軽はずみな言動で取り扱っていい問題じゃないように思う。
「……そうですね、今、考えても仕方がないことですし」
明らかに落ち込んだ声。わたしが受け入れるかどうか、先に決めてから考えるべきだったか? いや、でも、仮に「大丈夫、作ろう!」ってなってから、子供が出来ない、と知る方がショックなんじゃないだろうか。
わたしには分からないけど。
「もしかしたら、そういう文献がそのうち出てくるかもしれませんね」
「そのときは出来る範囲で手伝うね」
わたしは励ますようにイエリオに声をかける。
「せ、折角だし、何かまた翻訳してほしいものがあれば何かやるよ?」
イエリオならこういえば喜んでくれるかな、と思って言ってみたのだが、「いえ、今は特に……」と疲れたように笑われてしまった。
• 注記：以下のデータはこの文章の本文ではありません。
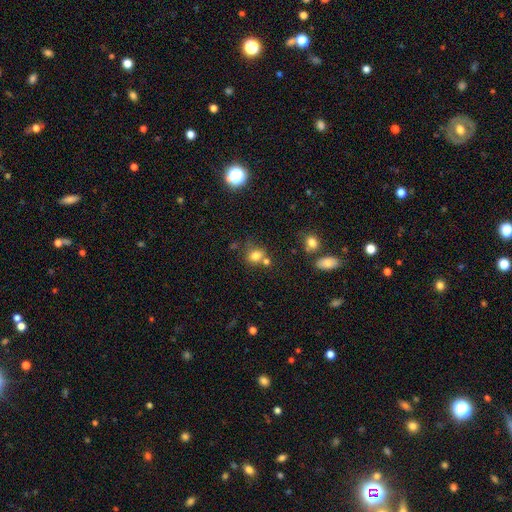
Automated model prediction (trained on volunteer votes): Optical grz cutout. It shows a smooth galaxy with no disk features (77%) that is round (57%). Merging: none (53%).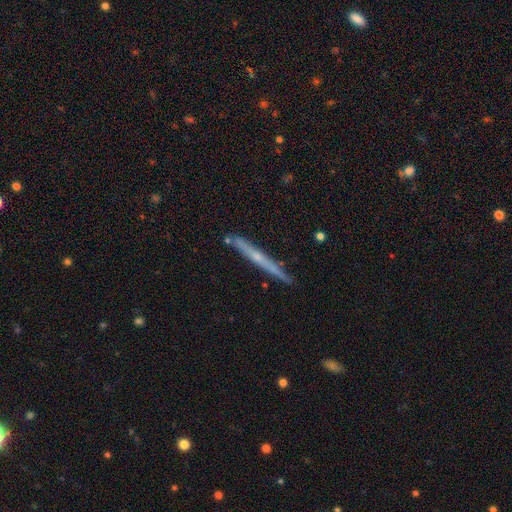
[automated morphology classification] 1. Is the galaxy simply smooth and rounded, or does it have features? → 64% featured or disk, 29% smooth, 6% star or artifact.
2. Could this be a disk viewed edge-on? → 97% yes, 3% no.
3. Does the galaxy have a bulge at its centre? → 51% none, 44% rounded, 5% boxy.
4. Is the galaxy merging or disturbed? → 87% none, 10% minor disturbance, 2% merger, 2% major disturbance.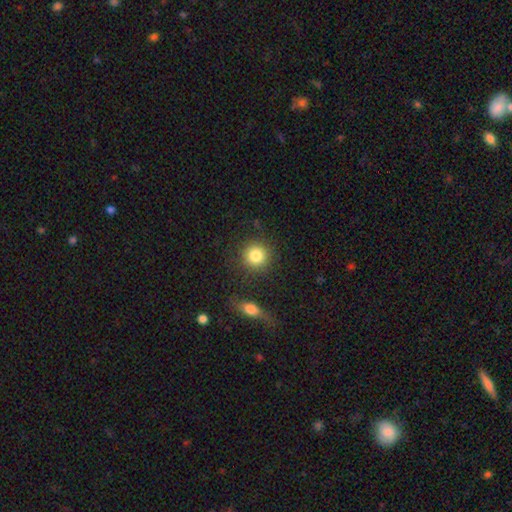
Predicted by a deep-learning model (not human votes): smooth-or-featured: smooth: 84% | star or artifact: 9% | featured or disk: 7%
  how-rounded: round: 92% | in between: 7% | cigar-shaped: 1%
  merging: none: 83% | minor disturbance: 8% | merger: 5% | major disturbance: 4%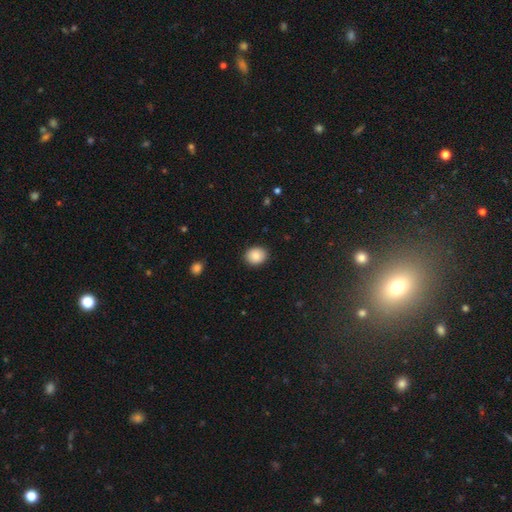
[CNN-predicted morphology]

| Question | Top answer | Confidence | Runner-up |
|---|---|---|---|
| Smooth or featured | smooth | 86% | star or artifact (8%) |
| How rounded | round | 66% | in between (33%) |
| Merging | none | 89% | minor disturbance (8%) |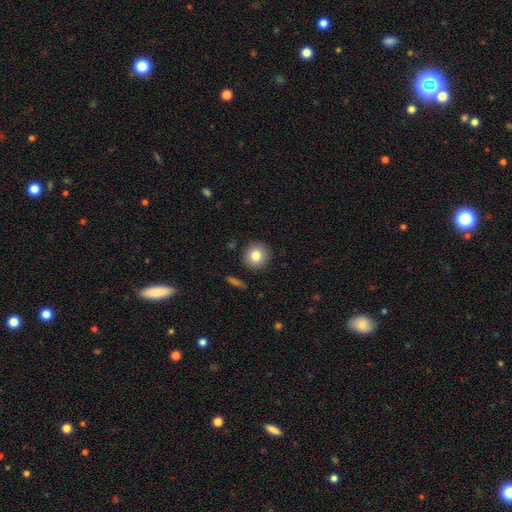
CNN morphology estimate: The model was most divided on "smooth or featured": smooth: 81%, star or artifact: 9%, featured or disk: 9%. More confident: how rounded — round (91%); merging — none (90%).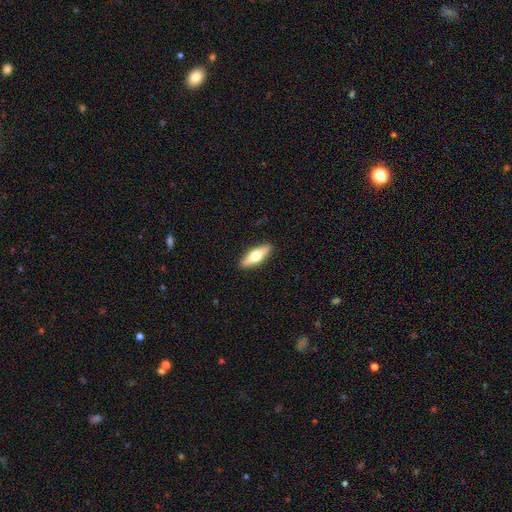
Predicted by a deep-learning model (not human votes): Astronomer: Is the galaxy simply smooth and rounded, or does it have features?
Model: smooth — 50% (runner-up: featured or disk, 44%).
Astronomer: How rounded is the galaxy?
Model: in between — 51% (runner-up: cigar-shaped, 47%).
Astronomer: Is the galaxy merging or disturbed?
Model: none — 90%.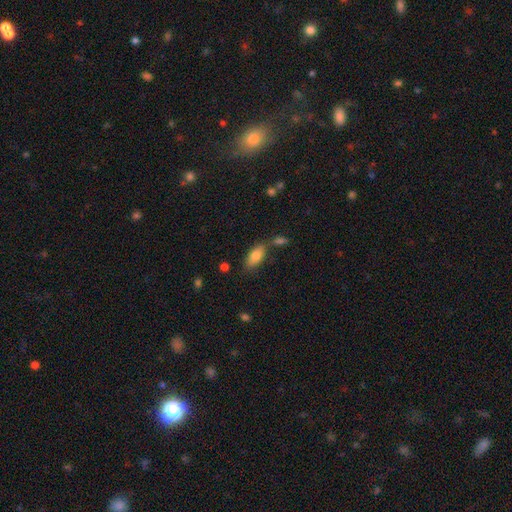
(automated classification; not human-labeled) Smooth or featured?
  - smooth: 80% *
  - featured or disk: 13%
  - star or artifact: 7%
How rounded?
  - in between: 87% *
  - cigar-shaped: 11%
  - round: 3%
Merging?
  - none: 69% *
  - minor disturbance: 15%
  - merger: 13%
  - major disturbance: 4%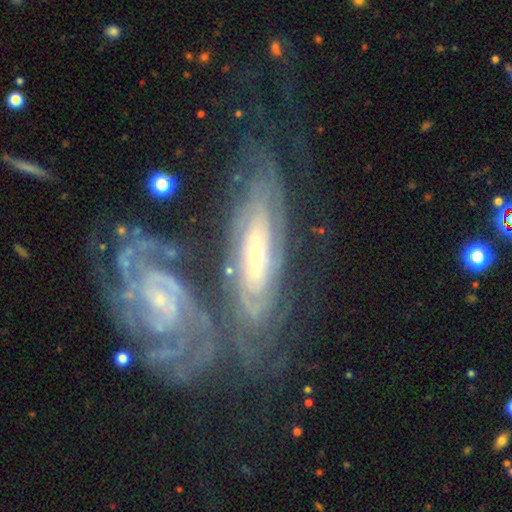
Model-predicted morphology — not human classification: This is clearly a featured or disk galaxy (85%). It is clearly not viewed edge-on (85%). Bar: likely no (61%). Spiral arm pattern: clearly yes (95%). Spiral arm count: possibly can't tell (47%). Spiral winding: likely tight (79%). Central bulge: likely small (71%). Merging: possibly none (50%).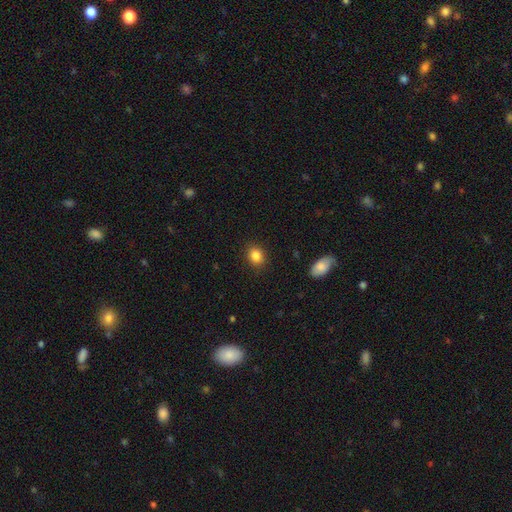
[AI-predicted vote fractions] smooth-or-featured: smooth: 85% | star or artifact: 10% | featured or disk: 5%
  how-rounded: round: 53% | in between: 46% | cigar-shaped: 1%
  merging: none: 88% | minor disturbance: 8% | major disturbance: 2% | merger: 1%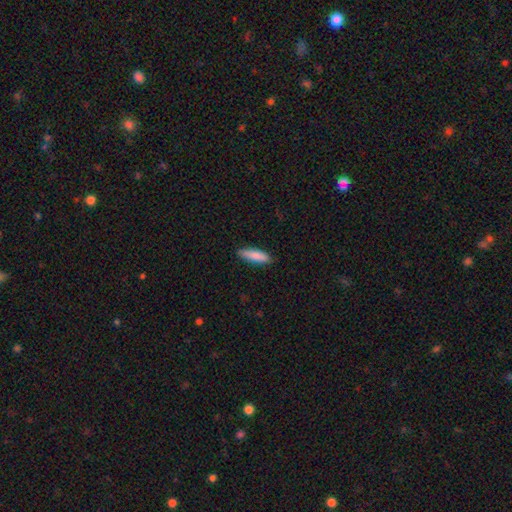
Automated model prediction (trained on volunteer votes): Smooth or featured? smooth (87%)
How rounded? cigar-shaped (62%)
Merging? none (86%)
それほどまでに、ショックだったのか。わたしと、子供が出来ないかもしれない、というのが。
味わったことのない感情が胸の奥で、もぞもぞとしている。こんな風に想われたことが、彼ら以外にあっただろうか。
前世も含めれば恋愛関係に発展した相手がいなかったわけじゃないけど、それに比べてしまうと、どうにも、落ち着かない。
「――そ、それを聞きたかっただけだから。今日はもう、帰るね」
彼を励ます言葉が見つからない。というか、多分、今、彼が求めるのは言葉じゃないし、わたしがそれを与えられる自信がなかった。
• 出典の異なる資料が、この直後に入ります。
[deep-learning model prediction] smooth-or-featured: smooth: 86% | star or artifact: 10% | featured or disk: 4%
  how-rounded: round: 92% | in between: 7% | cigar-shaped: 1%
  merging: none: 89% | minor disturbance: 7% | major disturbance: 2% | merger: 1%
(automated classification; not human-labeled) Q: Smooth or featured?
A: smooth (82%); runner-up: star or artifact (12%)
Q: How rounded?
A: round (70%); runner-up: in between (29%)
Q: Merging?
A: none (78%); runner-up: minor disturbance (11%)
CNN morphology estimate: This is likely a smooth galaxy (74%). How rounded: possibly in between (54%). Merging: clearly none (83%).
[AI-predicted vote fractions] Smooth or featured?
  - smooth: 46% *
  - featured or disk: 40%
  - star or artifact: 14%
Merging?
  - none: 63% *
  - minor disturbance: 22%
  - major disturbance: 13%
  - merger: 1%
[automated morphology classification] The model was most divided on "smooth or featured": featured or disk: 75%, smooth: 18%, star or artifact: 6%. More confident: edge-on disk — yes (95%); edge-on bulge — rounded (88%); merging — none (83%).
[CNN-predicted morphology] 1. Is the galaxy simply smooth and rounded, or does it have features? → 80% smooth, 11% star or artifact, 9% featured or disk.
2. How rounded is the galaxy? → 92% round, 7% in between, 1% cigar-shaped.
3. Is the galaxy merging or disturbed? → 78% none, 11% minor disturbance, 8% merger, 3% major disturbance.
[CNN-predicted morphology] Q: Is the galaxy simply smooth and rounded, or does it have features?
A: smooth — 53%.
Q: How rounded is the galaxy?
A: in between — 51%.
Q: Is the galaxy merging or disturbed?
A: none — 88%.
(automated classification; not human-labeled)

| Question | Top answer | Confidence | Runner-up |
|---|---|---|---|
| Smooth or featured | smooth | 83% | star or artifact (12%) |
滞在時間はほんの少しになってしまうけど、逃げる様に、わたしはイエリオの家を後にする。
わたし自身も、それなりにショックがあった。と、いうか、出来ないかも、と気が付いて、ショックを受けていることにショックだった。同時に複数の人を愛してしまうなんて、変じゃないのかな、と。
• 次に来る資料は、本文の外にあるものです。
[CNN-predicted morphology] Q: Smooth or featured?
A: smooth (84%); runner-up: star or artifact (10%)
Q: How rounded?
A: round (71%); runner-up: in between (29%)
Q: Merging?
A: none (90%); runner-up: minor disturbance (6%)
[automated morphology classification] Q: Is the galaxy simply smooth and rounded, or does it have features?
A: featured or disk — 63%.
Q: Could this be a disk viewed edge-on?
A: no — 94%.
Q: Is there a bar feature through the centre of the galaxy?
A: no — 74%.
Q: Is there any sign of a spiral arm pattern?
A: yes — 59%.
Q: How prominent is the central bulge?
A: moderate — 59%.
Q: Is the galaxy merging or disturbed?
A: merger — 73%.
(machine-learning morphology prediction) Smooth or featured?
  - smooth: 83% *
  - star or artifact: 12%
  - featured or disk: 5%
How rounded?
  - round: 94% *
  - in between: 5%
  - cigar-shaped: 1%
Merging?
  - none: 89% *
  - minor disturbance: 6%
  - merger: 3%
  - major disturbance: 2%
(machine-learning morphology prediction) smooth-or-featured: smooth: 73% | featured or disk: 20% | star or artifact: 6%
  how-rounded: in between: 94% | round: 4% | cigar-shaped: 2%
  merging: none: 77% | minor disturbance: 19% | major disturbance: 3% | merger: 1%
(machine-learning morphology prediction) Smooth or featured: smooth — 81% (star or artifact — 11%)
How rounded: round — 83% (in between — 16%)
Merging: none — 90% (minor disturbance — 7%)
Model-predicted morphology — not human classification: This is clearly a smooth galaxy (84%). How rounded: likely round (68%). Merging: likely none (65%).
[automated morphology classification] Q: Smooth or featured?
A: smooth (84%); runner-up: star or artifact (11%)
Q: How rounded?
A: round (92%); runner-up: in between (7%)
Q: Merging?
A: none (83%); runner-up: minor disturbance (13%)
――最初から、前世の記憶なんてないままに、この時代に生まれていれば良かったのに。そうすれば、別に悩まなかったのかな。
でも、それだったら彼らに会うこともなくて、こんなことを思うこともなくて。
加えて、わたしは今まで、シーバイズで学んできたことも否定することになる。
いろいろと諦めて中途半端な人生を送ってきたけど、それでも、それなりに楽しかったので、なかったことにしたくはない。
「……難しいなあ」
わたしの呟きは、誰もいない住宅街の中に溶けて消えてしまった。